Выбрать главу

Но природа есть природа, и она настоятельно ломится в окно, и тогда через год появляется та самая тарусская птичка-невеличка с птичьей, кстати, фамилией Соловей (а вот как звали ее, ей-ей, не помню), о которой я рассказал в первой главе «Друза». Выслушав в гимназическом кружке мой доклад «Есть ли бог?», она, повторяю, сначала поиздевалась надо мной, затем влюбилась в меня, а потом, сразу же по окончании гимназии, выскочила замуж за кого-то другого, своего, тарусского. В отличие от «моей Ольги», это была если не легкомысленная, то легковесная щебетунья, хохотунья, с которой было легко и безоблачно. Она ничего и ни о чем не вопрошала и потому, пожалуй, не вызвала во мне ответного «свечения крови», и ее измена была для меня не уколом, а скорее щелчком по носу, вскоре забывшимся в бурях того вихревого лета.

Одним словом, это — мимолетный, случайный эпизод, подготовка к настоящему чувству и к встрече с той, которая назовет меня потом «городенским медвежонком».

ГЛАВА ТРЕТЬЯ

ОСЕНЬ ВОСЕМНАДЦАТОГО

«Я в Медыни, служу в совнархозе, делопроизводителем (слово-то какое!)», — так начинается моя запись от 20 августа 1918 года, отмечающая мое вступление на стезю трудовой деятельности.

«Новое дело, незнакомая канцелярская обстановка — все это даст, вероятно, некоторый материал моим наблюдениям.

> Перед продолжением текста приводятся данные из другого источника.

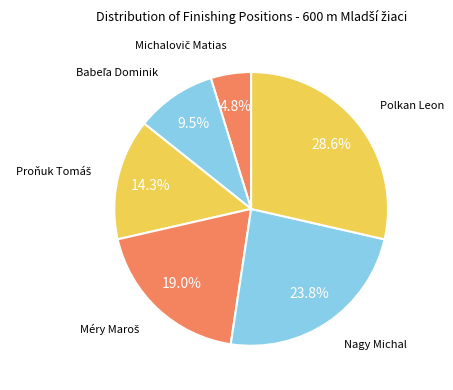

Rank the categories by value from highest to lowest.

Polkan Leon, Nagy Michal, Méry Maroš, Proňuk Tomáš, Babeľa Dominik, Michalovič Matias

А главное — может быть, я увлекусь делом, забудусь от того тяжкого настроения, которое, как червь, подтачивает мою душу. Может быть, участие в общественной жизни отвлечет меня и от личных переживаний и возвратит меня к жизни. Так должно быть, и только в этом спасение.

Жизнь невозможна в одиночестве — в одиночестве человек дичает вообще, а в душевном одиночестве он доводит до крайности свои настроения и думы и может уйти бог знает куда. Человек существо социальное, и его душевная жизнь должна находиться в тесном контакте с течением общественной мысли. Поэтому общение каждого со всеми и всех с каждым является идеалом общественных отношений.

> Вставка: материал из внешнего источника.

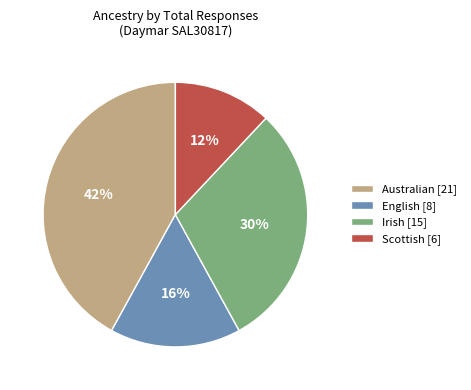

Between English [8] and Irish [15], which is larger?

Irish [15]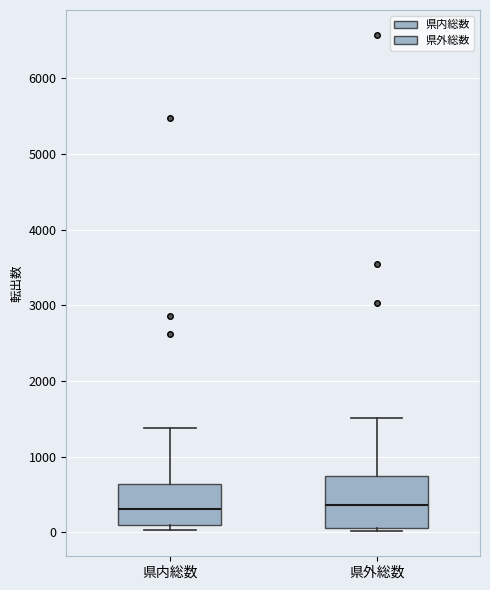

Reading left to right, transcribe this box plot: for each box, give where its median line is, the range the box spans, and where its two whiskers end, as read against the y-axis. The values are not printed on the chart, so give them approximately, as read against the axis.

県内総数: median 300, box 100 to 600, whiskers 0 to 1400
県外総数: median 400, box 100 to 700, whiskers 0 to 1500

Постараемся провести в жизнь эти теоретические рассуждения, и тогда наступит, видимо, то душевное спокойствие, о котором мечтается. А пока… ветер воет, гром грохочет… Ну это уж опять «поэзия»!»

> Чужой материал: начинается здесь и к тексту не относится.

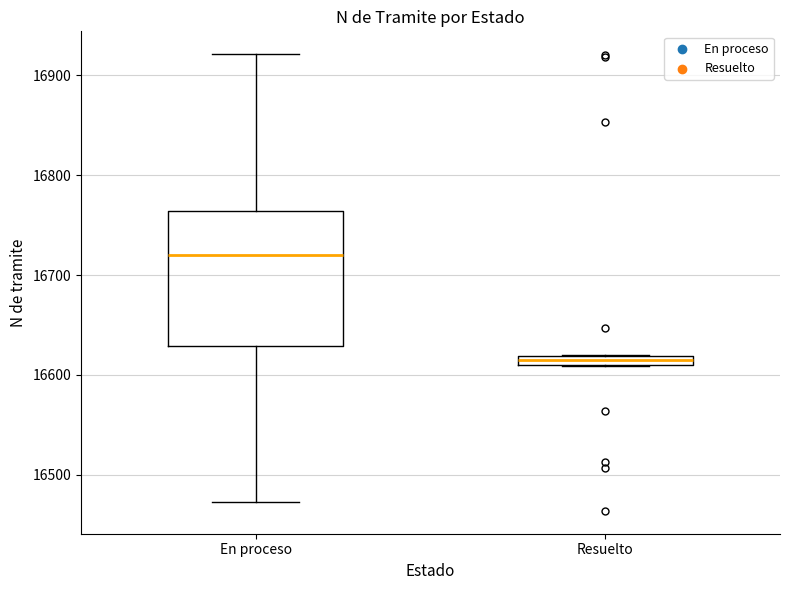

Which box has the lowest median line?

Resuelto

Предчувствие меня не обмануло. После городенской тоски и одиночества я оказался точно в другом мире и стал сначала с любопытством, а потом с интересом всматриваться в него. Нельзя сказать, чтобы в том, что я увидел, было какое-то особое кипение или бурление, но это была жизнь, и притом, как я теперь это осмысливаю, на очень важном ее этапе — организации советской власти в нашем, уездном масштабе. И уездный совет народного хозяйства, в котором я записывал входящие и исходящие, был тоже принципиально новым учреждением, не имевшим, как сказали бы теперь, аналогов в прежней государственной машине, ставившей своей целью не организацию жизни, а надзор за нею. В совнархозе же, пожалуй, больше, чем в какой-либо другой области, сказалось именно организующее начало советской власти. И это было интересно — приходили рабочие, приносили деревянные, суриком крашенные модели каких-то машин не то станков, о чем-то спорили и горячились. Но эту горячность своими серыми, холодноватыми глазами остужал председатель совнархоза Окминский, или, на нашем языке, «Сам», всматривался, вдумывался, и разговор постепенно приходил в норму. Он умен, деятелен и деловит, требователен, но не официален, без излишней начальственной брони. Он был у нас душой всего дела: пока он на месте — жизнь идет, движется, как ушел — все заметно замирает.

Холопов, его заместитель, не то что толстый, но грузный и мягкотелый человек, точно идущий по жизни как-то вразвалку. Когда уходил «Сам», к нему обычно подсаживался Стеснягин, секретарь нашего совнархоза, хорошо одетый и барственный на вид, и начинались разговоры на разные, в том числе и не очень скромные, темы. А за дверью, в соседней комнате, где сидели, как выражался Стеснягин, «особы прекрасного пола», тоже были свои интересы, свои разговоры и смех.